Port Lympne Reserve near Hythe welcomed an Indian rhino, a five-year-old male called Orys, to its collection last month.
Orys joins the southern white and eastern black rhinos already in residence at the park, meaning the reserve is now home to 17 rhinos from three of the five rhino species.
The Indian rhino was transferred from Basel Zoo in Switzerland, making the 500-mile journey to Kent with specialist wild animal transporters Crossborder Animal Services.
Simon Jeffery, animal director at Port Lympne, said: “Our keepers worked hard to ensure that Orys’s arrival went very smoothly, and he has already captured everyone’s hearts.

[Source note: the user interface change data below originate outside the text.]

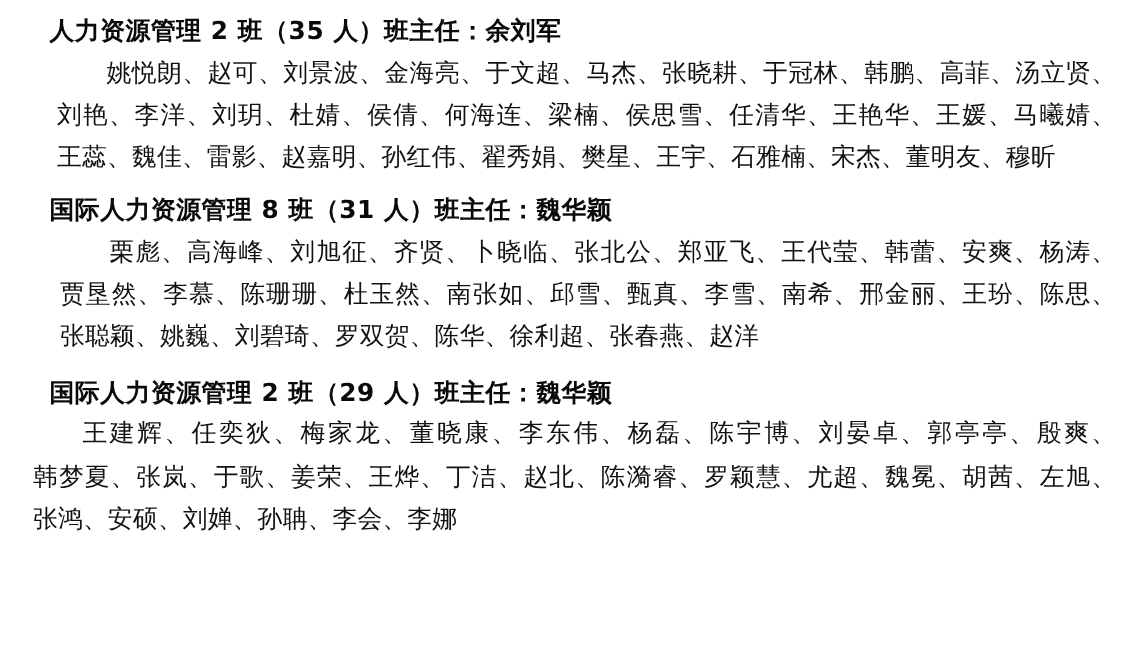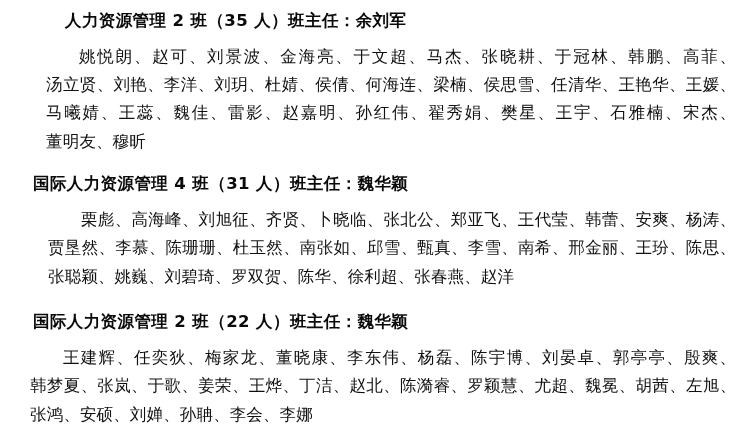--- a/index.html
+++ b/index.html
@@ -46,7 +46,7 @@
     color: #111111;
     letter-spacing: 0.2px;
   }
-  .block-1 .class-heading { padding-top: 8px; padding-left: 32px; }
+  .block-1 .class-heading { padding-top: 8px; }
   .block-2 .class-heading { padding-top: 7px; }
   .block-3 .class-heading { padding-top: 10px; }
   .block-3 .name-list { padding-left: 22px; }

“He was incredibly calm during the move, has settled in amazingly quickly and is already out in the paddock, keenly exploring his new environment.”
Orys has settled into his new paddock on the reserve’s safari route, close to the spectacled bears, so all visitors have a chance to see him.
Orys’s diet consists of straw, leaves and branches harvested from around the Port Lympne estate.
He is capable of easily munching through more than 276lb (125kg) of plant matter every week.
Despite his impressive size, the 1.8-tonne new arrival is still growing. Keepers expect Orys to reach 2.5 tonnes – around the same as two Mini Coopers.
Wildlife fans hoping to get up close to Orys and the other rhinos at the park can book a new “Meet the rhinos” experience, and could even get the opportunity to feed them if they are hungry.
The experience, priced at £100 per person, runs on Mondays and Tuesdays and rhino keepers will be on hand to answer questions about the animals.
This experience is unique to Port Lympne, which is now the only place in Europe where animal-lovers can come face to face with three species of rhino.
Indian rhinos, also known as greater one-horned rhinos, are extremely endangered in the wild, and are killed in very large numbers for their single horns.
They are currently classed as vulnerable on the IUCN Red List, with 3,700 individuals worldwide.
Due to international conservation efforts, this once near-extinct species has seen a population rebound, according to the International Rhino Foundation.
Currently found only in the subtropical grasslands and riverine forests of India and Nepal, the species is one of the heaviest land mammals.
They are distinctive for their armour-like folds of skin and are megaherbivores, with a diet consisting almost entirely of grasses, leaves, branches and aquatic plants.